Tasks to complete:
1 - Reproduce the portion of the article on the Five Old and Eight Middle-aged that opens with the words containing "- Chen Dengque" and closes with "of Chen Yinke.", switching "novels" to "fiction".
2 - Answer these questions from the article on the Five Old and Eight Middle-aged:
(a) In what decade was the department's heyday?
(b) What was the field of the scholar known as "Hong Lao"?
(c) Whose cousin was Huang Zhuo?
3 - Carry on the article about the Five Old and Eight Middle-aged from the point where it stops.

= Five Old and Eight Middle-aged =

Five Old and Eight Middle-aged or Five Lao and Eight Zhong (五老八中) is a synonym for a nationally acclaimed academic group formed during the heyday of Wuhan University's Chinese Department in the 1950s, when the department topped the Chinese departments of colleges and universities across the country because of its strong faculty lineup.

== Five Old ==
Source:
- Liu Yongji (刘永济), courtesy name Hongdu, known as "Hong Lao", was an expert in classical literature;
- Liu Ze (刘赜), known as "Bo Lao", was an expert in the phonetics of characters. He studied under the master of Chinese literature, Huang Kan, and his academic standard was praised by the great masters of Chinese literature Zhang Taiyan and Mr. Huang Jigang (黄季刚).
- Huang Zhuo (黄焯), known as "Yao Lao" (耀老), was an expert in Chinese classical studies and poetry. He was the cousin of Huang Kan.
- Xi Lusi (席鲁思), known as "Lu Lao", an expert in classics and history.
- Chen Dengque (陈登恪), known as "Deng Lao", an expert in novels of the Tang and Song dynasties. He was the son of Chen Sanli and the younger brother of Chen Yinke.

Extracted records:

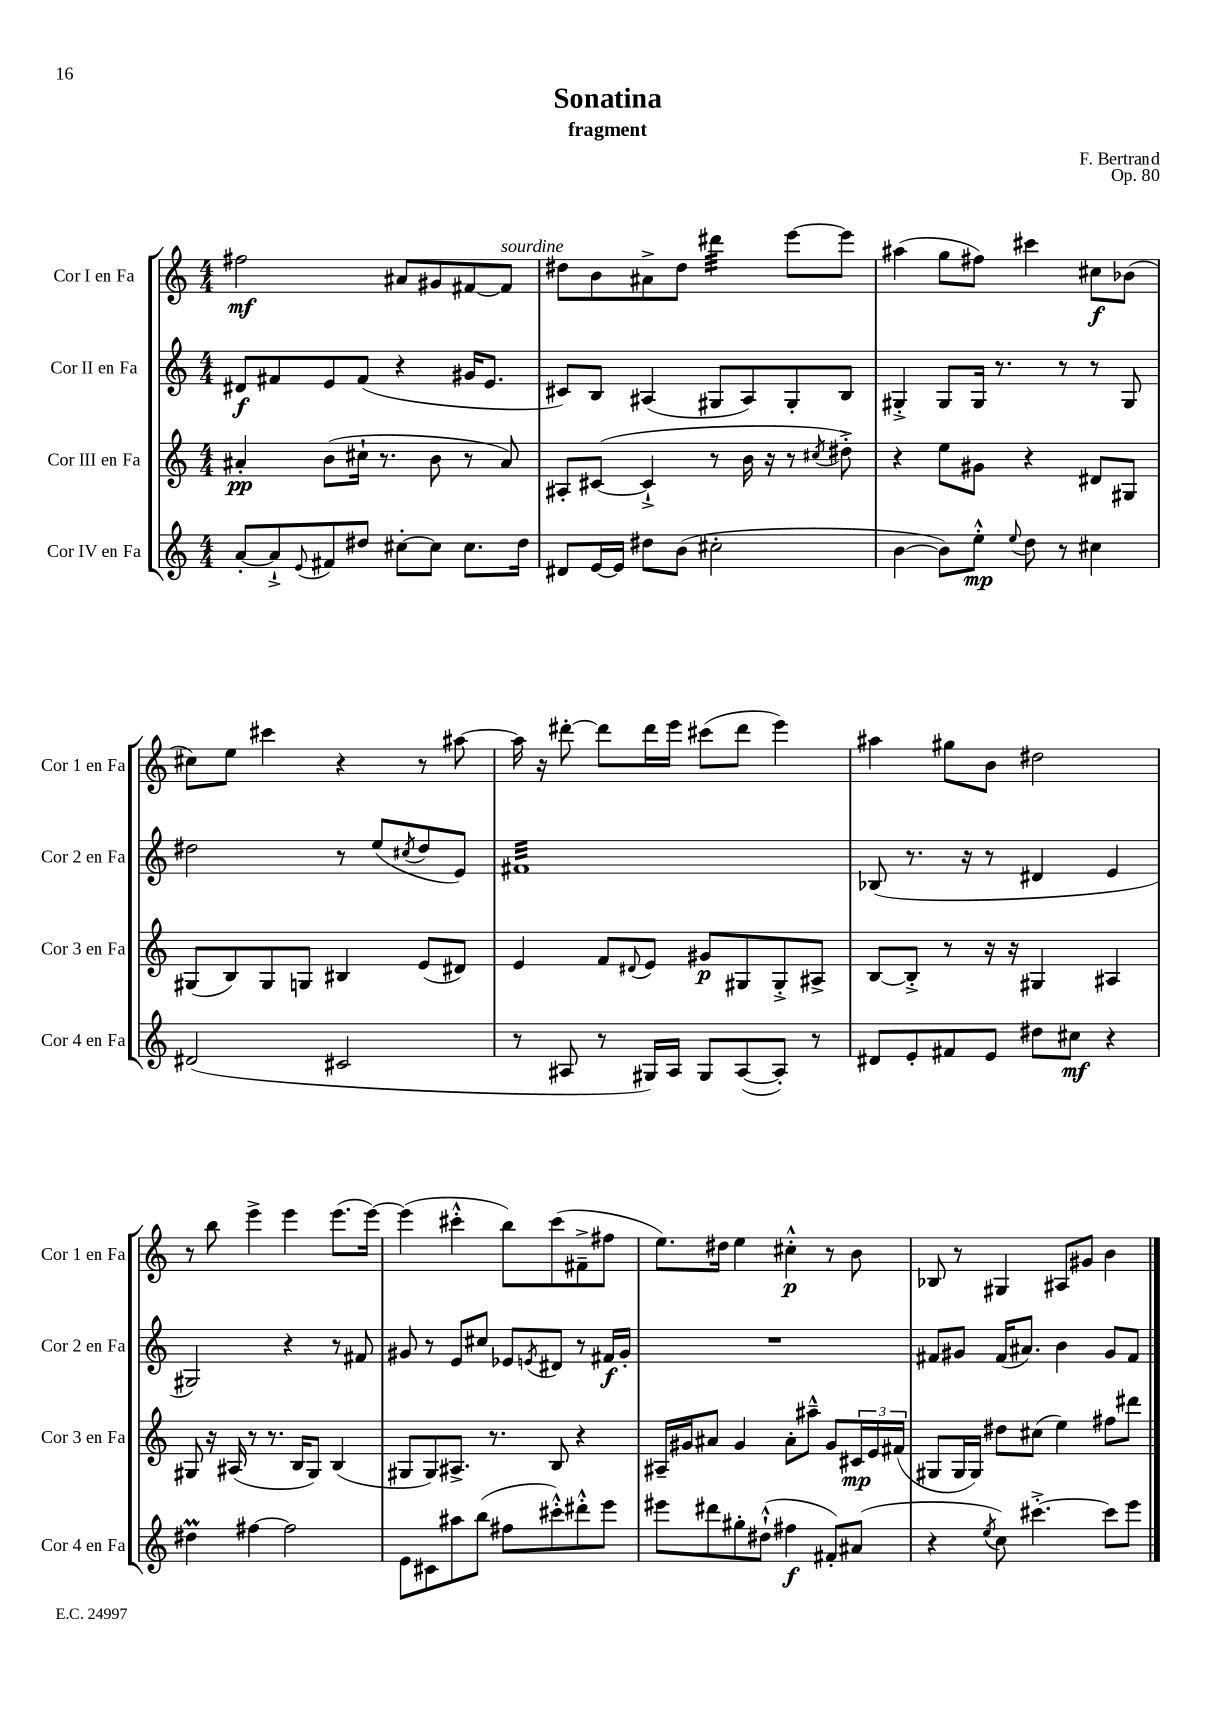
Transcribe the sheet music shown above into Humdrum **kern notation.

**kern	**kern	**kern	**kern
*staff4	*staff3	*staff2	*staff1
*clefG2	*clefG2	*clefG2	*clefG2
*k[]	*k[]	*k[]	*k[]
*M4/4	*M4/4	*M4/4	*M4/4
[8a'/L	4a#'/	8d#/L	2ff#\
8a`^/]	.	8f#/	.
8qqe/	.	.	.
8f#/	(8b\L	8e/	.
8dd#/J	16cc#`\Jk	(8f#/J	.
.	8.r	.	.
[8cc#'\L	.	4r	8a#/L
8cc#\]J	8b\	.	8g#/
8.cc#\L	8r	16g#/LK	[8f#/
.	.	8.e/J	.
.	8a#/)	.	8f#/]J
16dd#\Jk	.	.	.
=	=	=	=
8d#/L	8A#'/L	8c#/L)	8dd#\L
[16e/L	([8c#/J	8B/J	8b\
16e/]JJ	.	.	.
8dd#\L	4c#`^/]	(4A#/	8a#^\
(8b\J	.	.	8dd#\J
2cc#'\	8r	8G#/L	4ddd#\
.	16b\	8A#/)	.
.	16r	.	.
.	8r	8G#'/	[8eee\L
.	8qcc#/	.	.
.	8dd#'^\)	8B/J	8eee\]J
=	=	=	=
[4b\	4r	4G#'^/	(4aa#\
8b\]L)	8ee\L	8G#/L	8gg\L
8ee'^^\J	8g#\J	16G#/Jk	8ff#\J)
.	.	8.r	.
8qqee/	.	.	.
8dd\	4r	.	4ccc#\
8r	.	8r	.
4cc#\	8d#/L	8r	8cc#\L
.	8G#/J	8G#/	(8b-\J
=	=	=	=
(2d#/	(8G#/L	2dd#\	8cc#\L)
.	8B/)	.	8ee\J
.	8G#/	.	4ccc#\
.	8G/J	.	.
2c#/	4B#/	8r	4r
.	.	(8ee/L	.
.	.	8qcc#/	.
.	(8e/L	8dd#/	8r
.	8d#/J)	8e/J)	[8aa#\
=	=	=	=
8r	4e/	1f#	16aa#\]
.	.	.	16r
8A#/	.	.	[8ddd#'\
8r	8f/L	.	8ddd#\]L
.	8qqd#/	.	.
16G#/LL)	8e/J	.	16ddd#\L
16A#/JJ	.	.	16eee\JJ
8G#/L	8g#/L	.	(8ccc#\L
([8A#/	8G#/	.	8ddd#\J
8A#'/]J)	8G#'^/	.	4eee\)
8r	8A#^/J	.	.
=	=	=	=
8d#/L	[8B/L	(8B-/	4aa#\
8e'/	8B'^/]J	8.r	.
8f#/	8r	.	8gg#\L
.	.	16r	.
8e/J	16r	8r	8b\J
.	16r	.	.
8dd#\L	4G#/	4d#/	2dd#\
8cc#\J	.	.	.
4r	4A#/	4e/	.
=	=	=	=
4dd#\	8G#/	2G#/)	8r
.	16r	.	8bb\
.	(16A#/	.	.
[4ff#\	8r	.	4eee^\
.	8.r	.	.
2ff#\]	.	4r	4eee\
.	16B/LK	.	.
.	8G#/J)	.	.
.	(4B/	8r	(8.eee\L
.	.	8f#/	.
.	.	.	[16eee\Jk)
=	=	=	=
8e\L	8G#/L	8g#/	(4eee\]
8c#\	8G#/)	8r	.
8aa#\	8.A#^/J	8e/L	4ccc#'^^\
(8bb\J	.	8cc#/J	.
.	8.r	.	.
8ff#\L	.	8e-/L	8bb\L)
.	.	8qe/	.
8ccc#'^^\)	8B/	8d#/J	(8ccc#\
8ddd#'^^\	4r	8r	8f#~^\
8eee\J	.	16f#/LL	8ff#\J
.	.	16g#'/JJ	.
=	=	=	=
8eee#\L	16A#~/LL	1r	8.ee\L)
.	16g#/J	.	.
8ddd#\	8a#/J	.	.
.	.	.	16dd#\Jk
8gg#'\	4g#/	.	4ee\
(8dd#`^^\J	.	.	.
4ff#\	8a#'\L	.	4cc#'^^\
.	8aa#~^^\J	.	.
8f#'/L)	8g#/L	.	8r
(8a#/J	24c#/L	.	8b\
.	24e/	.	.
.	(24f#/JJ	.	.
=	=	=	=
4r	8G#/L	8f#/L	8B-/
.	16G#/L	8g#/J	8r
.	16G#/JJ)	.	.
8qee/	.	.	.
8cc\)	8dd#\L	(16f#/LK	4G#/
.	.	8.a#/J)	.
[4.ccc#'^\	(8cc#\J	.	.
.	4ee\)	4b\	8A#/L
.	.	.	8g#/J
8ccc#\]L	8ff#\L	8g#/L	4b\
8eee\J	8ddd#\J	8f#/J	.
==	==	==	==
*-	*-	*-	*-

Exercise results:
1 -
- Chen Dengque (陈登恪), known as "Deng Lao", an expert in fiction of the Tang and Song dynasties. He was the son of Chen Sanli and the younger brother of Chen Yinke.

2 -
(a) The 1950s.
(b) Classical literature.
(c) Huang Kan.

3 -
== Eight Middle-aged ==
Source:
- Cheng Qianfan (程千帆), an expert in classical literature, literary history and literature, and specializes in lecturing.
- Liu Shousong (刘绶松), mainly teaches courses on the history of new Chinese literature and is regarded as an expert on the history of new literature.
- Hu Guorui (胡国瑞), expert in classical literature.
- Zhou Dapu (周大璞), expert in linguistics.
- Li Jianzhang (李健章), head of the Classical Literature Program, an expert in classical literature, who wrote the inscription of the Memorial Pavilion for the June 1 Tragedy at Wuhan University (六一惨案).
- Li Gefei (李格非), expert in philology.
- Miao Kun (缪琨)
- Zhang Yongan (张永安)

== Others ==
The specific members of the "Five Old and Eight Middle-aged" have changed slightly, with Xu Tianmin (徐天闵) in the Five Old and Shen Zufen (沈祖棻) in the Eight Middle-aged.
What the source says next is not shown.